▸ Work order: Below are some entries; reproduce them exactly and leave every picture out.

(Data entries)
==*==
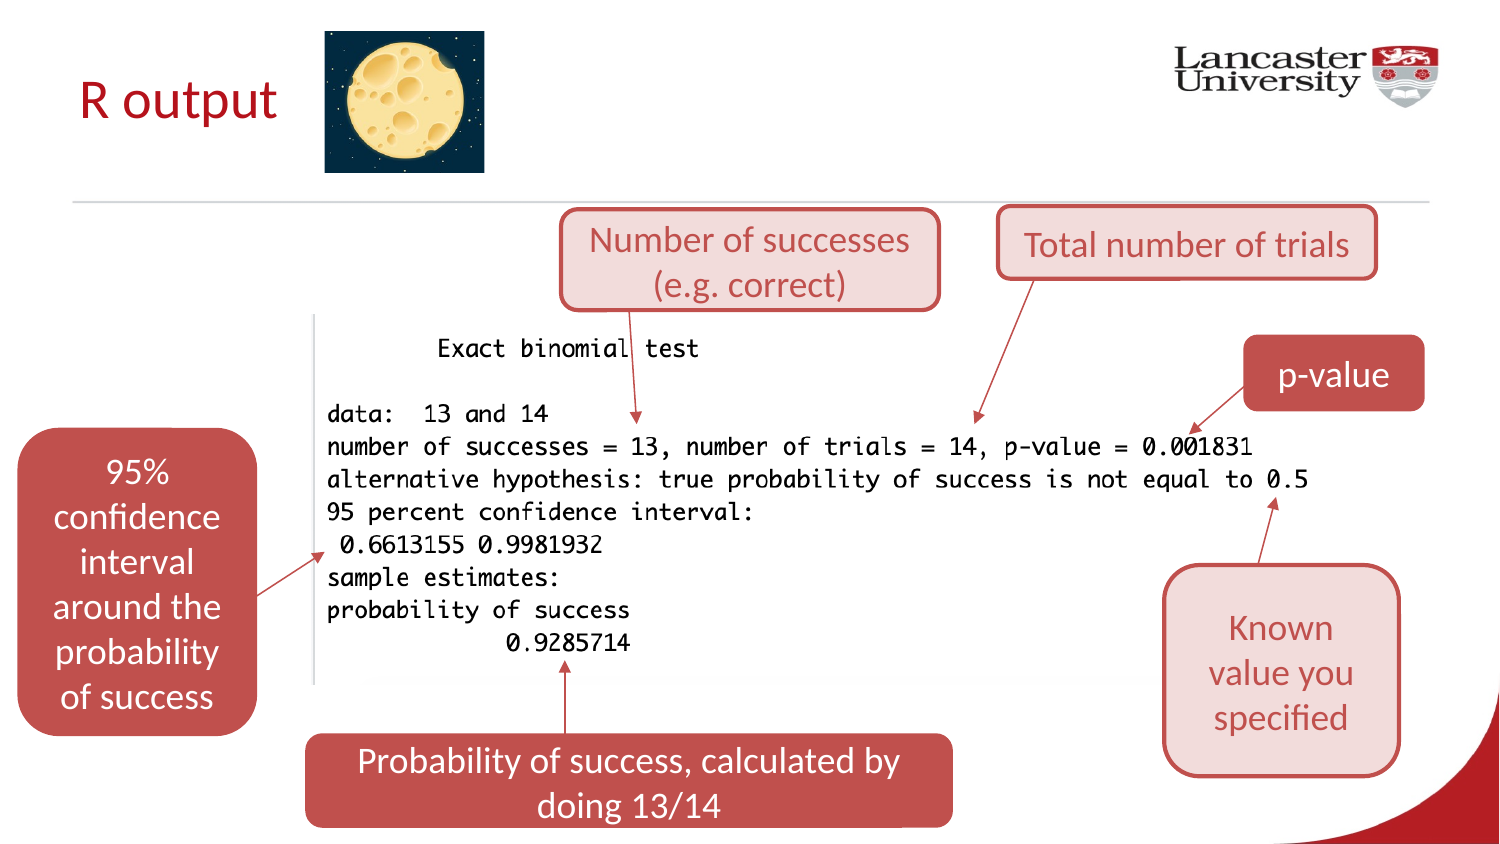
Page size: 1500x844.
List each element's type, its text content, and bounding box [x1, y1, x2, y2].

text_box 95% confidence interval around the probability of success [17, 427, 258, 737]
text_box Known value you specified [1162, 562, 1402, 779]
text_box Total number of trials [995, 203, 1379, 281]
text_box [1257, 496, 1277, 566]
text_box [252, 551, 325, 599]
text_box Probability of success, calculated by doing 13/14 [305, 733, 953, 828]
text_box Number of successes (e.g. correct) [558, 207, 942, 312]
title R output [64, 67, 1176, 210]
picture [0, 0, 1500, 844]
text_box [974, 275, 1036, 425]
text_box p-value [1345, 334, 1425, 412]
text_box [1188, 383, 1248, 435]
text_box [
==*==
▸ Your solution:
Page size: 1500x844.
List each element's type, its text content, and bounding box [x1, y1, x2, y2].

text_box 95% confidence interval around the probability of success [17, 427, 258, 737]
text_box Known value you specified [1162, 562, 1402, 779]
text_box Total number of trials [995, 203, 1379, 281]
text_box [1257, 496, 1277, 566]
text_box [252, 551, 325, 599]
text_box Probability of success, calculated by doing 13/14 [305, 733, 953, 828]
text_box Number of successes (e.g. correct) [558, 207, 942, 312]
title R output [64, 67, 1176, 210]
picture [0, 0, 1500, 844]
text_box [974, 275, 1036, 425]
text_box p-value [1345, 334, 1425, 412]
text_box [1188, 383, 1248, 435]
text_box [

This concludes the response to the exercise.